Engineering Agriculture at Texas A&M by Dethloff Henry C.;Searcy Stephen W.;

Engineering Agriculture at Texas A&M by Dethloff Henry C.;Searcy Stephen W.;

Author:Dethloff, Henry C.;Searcy, Stephen W.; [Dethloff, Henry C.]
Language: eng
Format: epub
Publisher: Texas A&M University Press
Published: 2015-08-15T00:00:00+00:00


FIG. 7.3 The Ogallala Aquifer is a major water source for the Northern and Southern High Plains of Texas. United States Geological Survey (USGS).

Following the passage of the Water Resources Act, Price Hobgood, head of the Department of Agricultural Engineering, with Professor Earnest T. Smerdon, met with A&M’s President James Earl Rudder, urging that Texas A&M be designated by the legislature to host Texas’ Water Resources Research Institutes, and thus entitled to research funding provided by Congress under the Act. Rudder agreed, and suggested that Smerdon contact Texas’ state Senator William T. “Bill” Moore to expedite that restructuring. He did so, and with Moore’s assistance, TWRI became one of fifty-four autonomous units operating under the National Institute for Water Resources. TWRI operated under the auspices of Texas A&M’s College of Agriculture and Life Sciences in cooperation with the Texas Agricultural Experiment Station and Agricultural Extension Service. Earnest Smerdon was named as the first director of TWRI, and served that role for many years, and for a number of those years, the Texas Water Research Institute was physically housed with the Department of Agricultural Engineering in Daniels Scoates Hall. Smerdon left Texas A&M and held various academic administrative roles until he retired from the University of Arizona, where he was professor of hydrology in the Water Resources Department, and vice-provost and dean of the College of Engineering and Mines, from 1988 to 1993. The water resources career that Smerdon began at Texas A&M resulted in his selection as a member of the National Academy of Engineering.

Water was not the only resource which was being depleted by the growing populations of Texas and the United States. Rapidly growing populations, coupled with expanding industry, increased the nation’s energy demand. The energy supply disruptions that occurred in the 1970s were a wakeup call for the entire United States, even an energy-producing state like Texas. Alternative energy resources became increasingly critical as the United States’ use of traditional energy resources exploded. Alternative energy resources included atomic, solar, and wind—and biomass fuels from and for agriculture. Charlie Coble, for example, found efficient processes for the production of ethanol from cereal feedstocks. Wayne LePori, Ed Hiler, Bill Stout, Ernest T. Smerdon, Cady Engler, and other faculty conducted research and authored papers and studies on the production and use of biomass fuels for and from agriculture. Biological engineering became a byword of the Department of Agricultural Engineering, and eventually, a part of the department’s nomenclature, while the agricultural, academic, and technological world of agricultural engineering began to expand and diversify.

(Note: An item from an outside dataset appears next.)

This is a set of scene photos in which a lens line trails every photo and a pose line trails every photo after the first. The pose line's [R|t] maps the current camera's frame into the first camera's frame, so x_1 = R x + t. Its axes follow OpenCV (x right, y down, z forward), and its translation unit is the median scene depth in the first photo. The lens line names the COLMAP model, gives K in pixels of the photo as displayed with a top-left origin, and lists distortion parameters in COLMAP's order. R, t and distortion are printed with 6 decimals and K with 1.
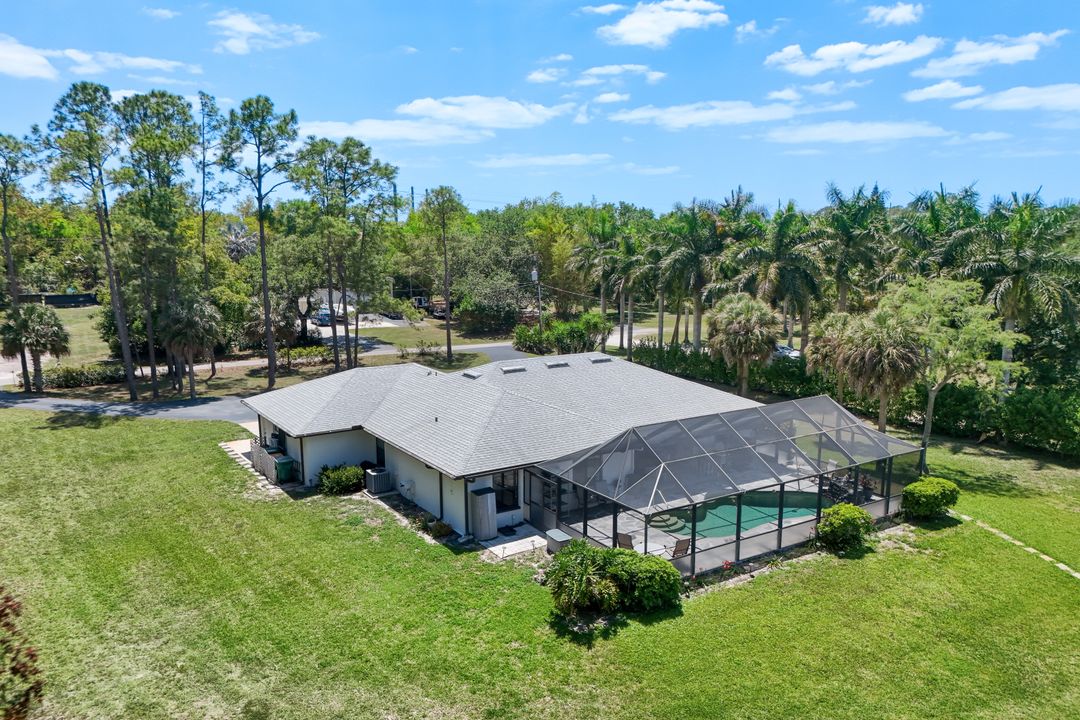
lens RADIAL K [[826.5, 0, 534.7], [0, 826.5, 365.1], [0, 0, 1]] dist [0.034759, -0.013655]
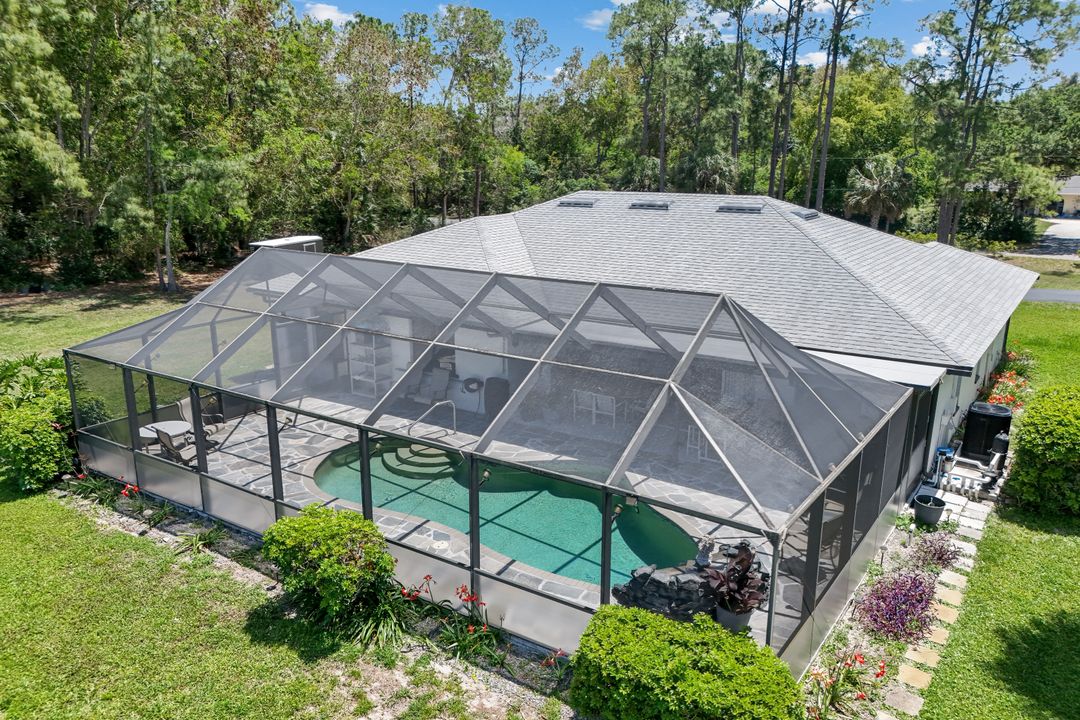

Public interest in alternative energy sources, such as biomass fuel, and a growing interest in and concern about the environment, contributed to the growth of biological research and studies within the academic world of agricultural engineering. One reality contributing to that concern involved the growing public use of DDT—dichloro-diphenyl-trichloroethane. Developed in 1939 by Paul Hermann Müller, DDT the most powerful pesticide the world had ever known seemed to be miraculous when first used in the South Pacific islands during World War II to eradicate malaria-causing mosquitoes.